Verify the synchronization result of incremental data.

Execute the following statement to insert a data record into the source table:

INSERT INTO `test_mysql`.`es_test` (`id`,`name`,`age`,`hobby`) VALUES (6,'user6',30,'dance');

After the data record is synchronized, run the GET /es_test/_search command.

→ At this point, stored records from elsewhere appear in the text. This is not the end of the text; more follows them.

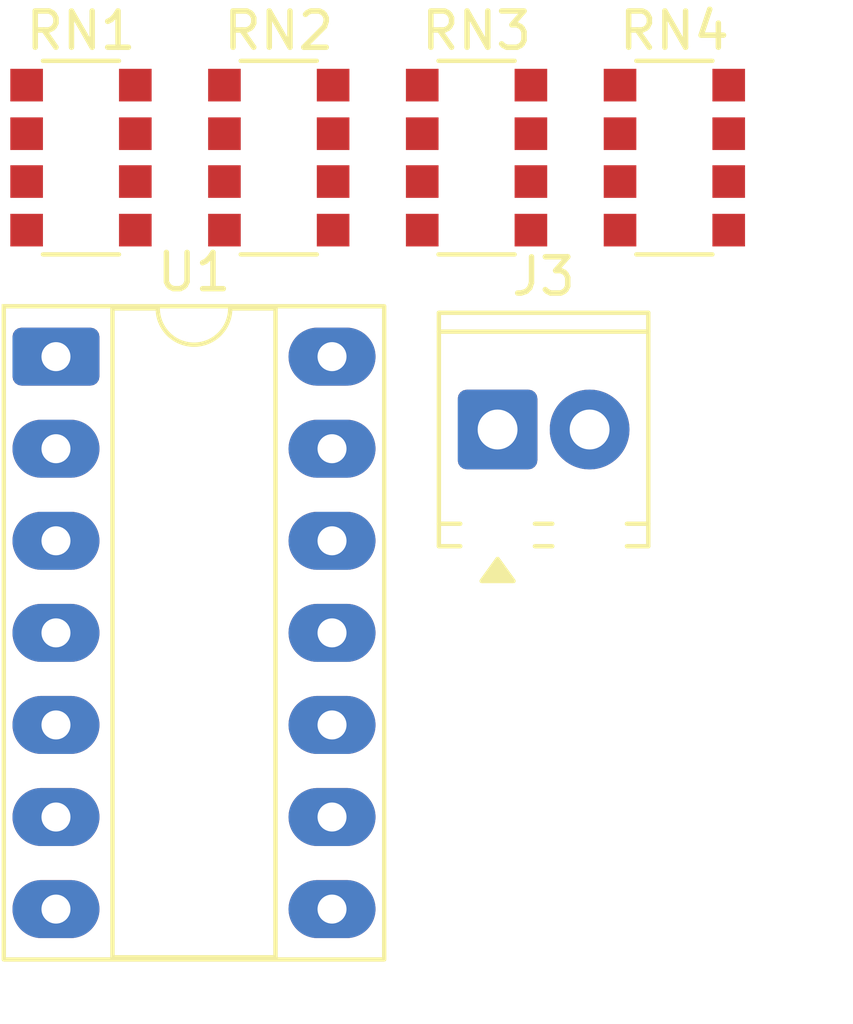
<source format=kicad_pcb>
(kicad_pcb
	(version 20241229)
	(generator "pcbnew")
	(generator_version "9.0")
	(general
		(thickness 1.6)
		(legacy_teardrops no)
	)
	(paper "A4")
	(layers
		(0 "F.Cu" signal)
		(2 "B.Cu" signal)
		(9 "F.Adhes" user "F.Adhesive")
		(11 "B.Adhes" user "B.Adhesive")
		(13 "F.Paste" user)
		(15 "B.Paste" user)
		(5 "F.SilkS" user "F.Silkscreen")
		(7 "B.SilkS" user "B.Silkscreen")
		(1 "F.Mask" user)
		(3 "B.Mask" user)
		(17 "Dwgs.User" user "User.Drawings")
		(19 "Cmts.User" user "User.Comments")
		(21 "Eco1.User" user "User.Eco1")
		(23 "Eco2.User" user "User.Eco2")
		(25 "Edge.Cuts" user)
		(27 "Margin" user)
		(31 "F.CrtYd" user "F.Courtyard")
		(29 "B.CrtYd" user "B.Courtyard")
		(35 "F.Fab" user)
		(33 "B.Fab" user)
		(39 "User.1" user)
		(41 "User.2" user)
		(43 "User.3" user)
		(45 "User.4" user)
	)
	(setup
		(pad_to_mask_clearance 0)
		(allow_soldermask_bridges_in_footprints no)
		(tenting front back)
		(pcbplotparams
			(layerselection 0x00000000_00000000_55555555_5755f5ff)
			(plot_on_all_layers_selection 0x00000000_00000000_00000000_00000000)
			(disableapertmacros no)
			(usegerberextensions no)
			(usegerberattributes yes)
			(usegerberadvancedattributes yes)
			(creategerberjobfile yes)
			(dashed_line_dash_ratio 12.000000)
			(dashed_line_gap_ratio 3.000000)
			(svgprecision 4)
			(plotframeref no)
			(mode 1)
			(useauxorigin no)
			(hpglpennumber 1)
			(hpglpenspeed 20)
			(hpglpendiameter 15.000000)
			(pdf_front_fp_property_popups yes)
			(pdf_back_fp_property_popups yes)
			(pdf_metadata yes)
			(pdf_single_document no)
			(dxfpolygonmode yes)
			(dxfimperialunits yes)
			(dxfusepcbnewfont yes)
			(psnegative no)
			(psa4output no)
			(plot_black_and_white yes)
			(sketchpadsonfab no)
			(plotpadnumbers no)
			(hidednponfab no)
			(sketchdnponfab yes)
			(crossoutdnponfab yes)
			(subtractmaskfromsilk no)
			(outputformat 1)
			(mirror no)
			(drillshape 1)
			(scaleselection 1)
			(outputdirectory "")
		)
	)
	(net 0 "")
	(net 1 "Vdrive")
	(net 2 "GND")
	(net 3 "/OUT3_RTN")
	(net 4 "/OUT4_RTN")
	(net 5 "/OUT1_RTN")
	(net 6 "/OUT2_RTN")
	(net 7 "/OUT2_SRC")
	(net 8 "/OUT3_SRC")
	(net 9 "/OUT4_SRC")
	(net 10 "/OUT1_SRC")
	(net 11 "/OUT1_TRANSLATED")
	(net 12 "/OUT4_TRANSLATED")
	(net 13 "/OUT2_TRANSLATED")
	(net 14 "/OUT3_TRANSLATED")
	(net 15 "unconnected-(RN4-R4.1-Pad4)")
	(net 16 "unconnected-(RN4-R3.1-Pad3)")
	(net 17 "unconnected-(RN4-R2.1-Pad2)")
	(net 18 "unconnected-(RN4-R1.1-Pad1)")
	(net 19 "unconnected-(U1-Pad5)")
	(net 20 "unconnected-(U1-Pad9)")
	(net 21 "unconnected-(U1-Pad1)")
	(net 22 "unconnected-(U1-Pad11)")
	(net 23 "unconnected-(U1-Pad10)")
	(net 24 "unconnected-(U1-Pad13)")
	(net 25 "unconnected-(U1-Pad8)")
	(net 26 "unconnected-(U1E-VCC-Pad14)")
	(net 27 "unconnected-(U1-Pad3)")
	(net 28 "unconnected-(U1-Pad6)")
	(net 29 "unconnected-(U1-Pad12)")
	(net 30 "unconnected-(U1-Pad2)")
	(net 31 "unconnected-(U1E-GND-Pad7)")
	(net 32 "unconnected-(U1-Pad4)")
	(footprint "Resistor_SMD:R_Array_Convex_4x1206" (layer "F.Cu") (at 143.438 72.764))
	(footprint "Resistor_SMD:R_Array_Convex_4x1206" (layer "F.Cu") (at 137.978 72.764))
	(footprint "TerminalBlock_Phoenix:TerminalBlock_Phoenix_MPT-0,5-2-2.54_1x02_P2.54mm_Horizontal" (layer "F.Cu") (at 144.018 80.264))
	(footprint "Resistor_SMD:R_Array_Convex_4x1206" (layer "F.Cu") (at 148.898 72.764))
	(footprint "Resistor_SMD:R_Array_Convex_4x1206" (layer "F.Cu") (at 132.518 72.764))
	(footprint "Package_DIP:DIP-14_W7.62mm_Socket_LongPads" (layer "F.Cu") (at 131.828 78.254))
	(embedded_fonts no)
)

</source>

If the command is successfully run, the following result is returned:

{
  "took" : 541,
  "timed_out" : false,
  "_shards" : {
    "total" : 5,
    "successful" : 5,
    "skipped" : 0,
    "failed" : 0
  },
  "hits" : {
    "total" : {
      "value" : 6,
      "relation" : "eq"
    },
    "max_score" : 1.0,
    "hits" : [
      {
        "_index" : "es_test",
        "_type" : "es_test",
        "_id" : "3",
        "_score" : 1.0,
        "_source" : {
          "id" : 3,
          "name" : "user3",
          "age" : 43,
          "hobby" : "game"
        }
      },
      {
        "_index" : "es_test",
        "_type" : "es_test",
        "_id" : "5",
        "_score" : 1.0,
        "_source" : {
          "id" : 5,
          "name" : "user5",
          "age" : 42,
          "hobby" : "basketball"
        }
      },
      {
        "_index" : "es_test",
        "_type" : "es_test",
        "_id" : "4",
        "_score" : 1.0,
        "_source" : {
          "id" : 4,
          "name" : "user4",
          "age" : 24,
          "hobby" : "run"
        }
      },
      {
        "_index" : "es_test",
        "_type" : "es_test",
        "_id" : "2",
        "_score" : 1.0,
        "_source" : {
          "id" : 2,
          "name" : "user2",
          "age" : 23,
          "hobby" : "sport"
        }
      },
      {
        "_index" : "es_test",
        "_type" : "es_test",
        "_id" : "6",
        "_score" : 1.0,
        "_source" : {
          "name" : "user6",
          "id" : 6,
          "age" : 30,
          "hobby" : "dance"
        }
      },
      {
        "_index" : "es_test",
        "_type" : "es_test",
        "_id" : "1",
        "_score" : 1.0,
        "_source" : {
          "id" : 1,
          "name" : "user1",
          "age" : 22,
          "hobby" : "music"
        }
      }
    ]
  }
}